The “big” little magazines were unimpressed with my work and I began to rack up my rejections. (An aside: For the most part, they remain unimpressed.) But to my surprise and excitement, some of the smaller venues began to accept and publish my poems. In a sense, these little successes were a setback—after all, my goal was a hundred rejections. But I could live with it. And I started to keep track of my acceptances and publications.
Some months into this project I had a problem. The end of the month was coming up and I still hadn’t sent anything out. And I didn’t know where to send. I had poems out to most the places I thought I had a chance. Or at least a chance of a fair read before the “Thank you for showing us this work. Unfortunately…” note went into the return envelope and mail.
For some reason, Pearl came to mind. I knew the magazine, had read it, and had an outsider’s surly attitude about it. It was the local version of The Establishment.
Pearl started in Long Beach in the 1970s, went dark, and was revived in 1987. It had become the local powerhouse, publishing Charles Bukowski, who also contributed drawings, Billy Collins, Dorianne Laux, Frank X. Gaspar, Denise Duhamel, Gerald Locklin (one of the funniest writers alive), and any number of “real” writers and poets. It was Big League. I wasn’t. And they seemed to publish a lot of their buddies. I wasn’t one of those, either. So it appeared that this was a perfect place to to go for my next rejection. But I didn’t want to. I was afraid.

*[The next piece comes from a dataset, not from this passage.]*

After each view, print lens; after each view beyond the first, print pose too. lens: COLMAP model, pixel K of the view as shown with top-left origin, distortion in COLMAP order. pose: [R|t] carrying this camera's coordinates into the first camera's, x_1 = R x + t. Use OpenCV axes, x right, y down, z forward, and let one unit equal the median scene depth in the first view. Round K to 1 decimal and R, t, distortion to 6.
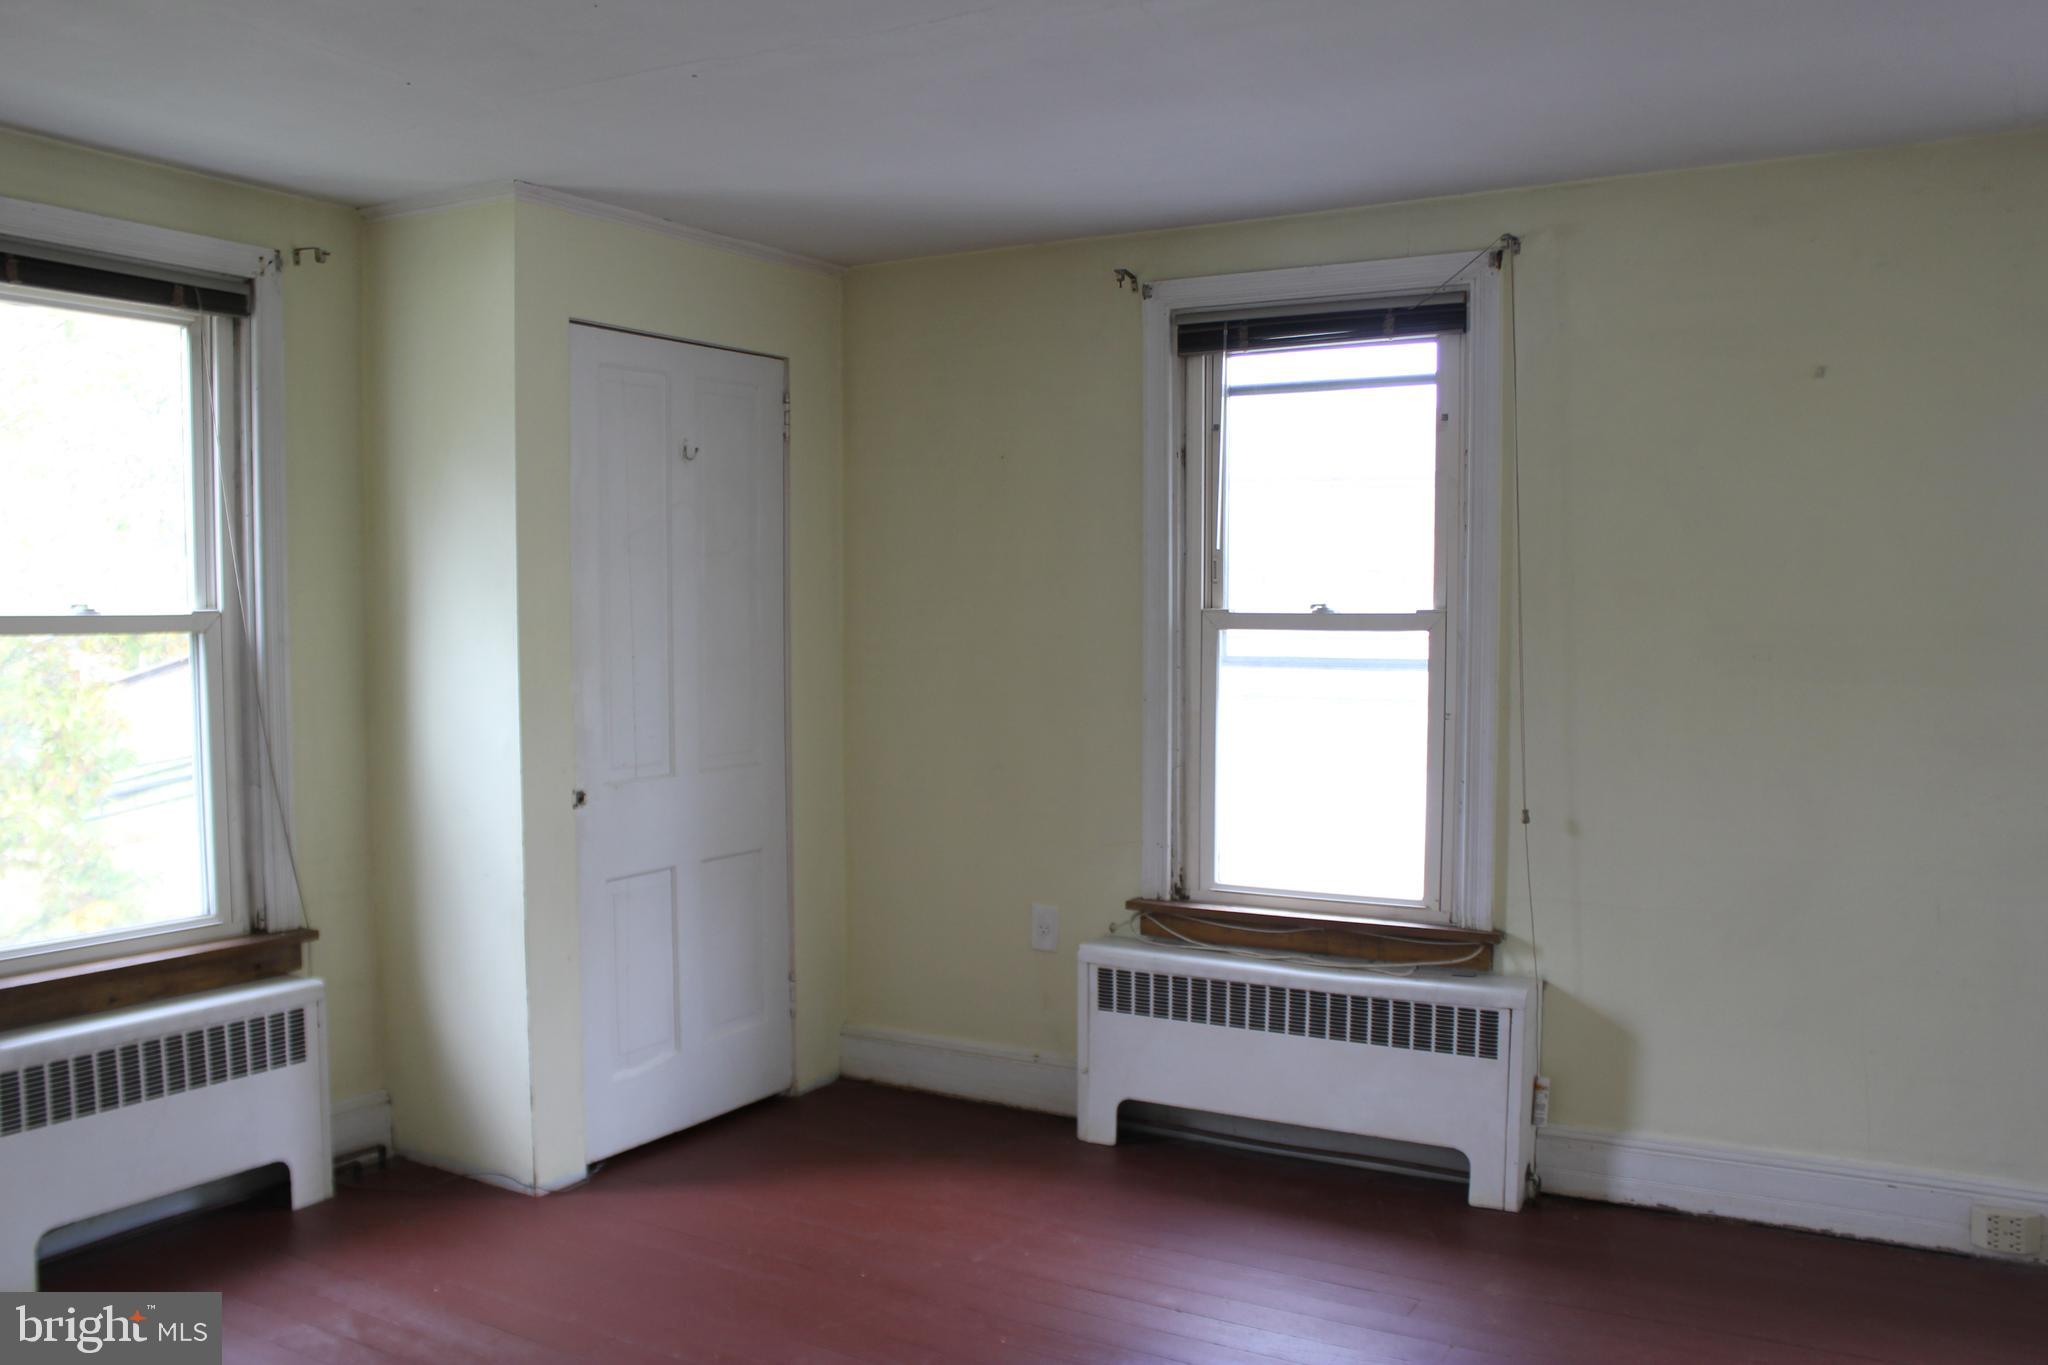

Now, I hadn’t been afraid to be rejected by the majors far away. I mean, so what if they don’t like me in Philadelphia? I don’t know anybody in Philadelphia. But this was different. This was local. I probably wasn’t going to meet anyone from the Swanee Review in the supermarket. But I had a fear of being known as a loser in my own neighborhood. I didn’t want to put myself at risk.
But my twisted ambition, the desire for one hundred rejections, got the better of me. I made up a packet of poems. Knowing Pearl wasn’t going to like anything I sent, and since it was a free-verse magazine, I included a formal poem. I knew they wouldn’t like this quiet little love meditation since their content tended towards social commentary and they favored an in-your-face style. Rejection was guaranteed.
So I was stunned a few weeks later when I got a little note saying how much the editors liked “From A Doorway at Angel’s Gate,” my little formal love poem, and could they use it in an upcoming issue of Pearl, please? Recovering quickly, I wrote back, Yes they could and that I’d be very happy to see my poem in Pearl.
And I was. And I continue to be. Over the years they’ve published seven of my poems. I send them a packet of poems every two years or so and they usually accept one. Although I have since met the editors, I’m not one of their buddies or part of the “in-crowd.” I am simply someone who writes poems they tend to like.
One of the odd things about submitting, even to a magazine which has used my work before, is I never know what editors are going to like. I hate to admit this, but I’ve even been so presumptuous in cover letters to suggest which poems might be especially good in their magazine. Never has an editor agreed with me. I’ve grown up and quit doing this. These days I simply offer my goods. The editors choose or choose to pass.
I reached my goal of a hundred rejections long ago. Now the goal is a hundred publications and I’m almost there. But Monday is the end of the month and I haven’t made a submission yet. It’s time to get busy and get a packet together.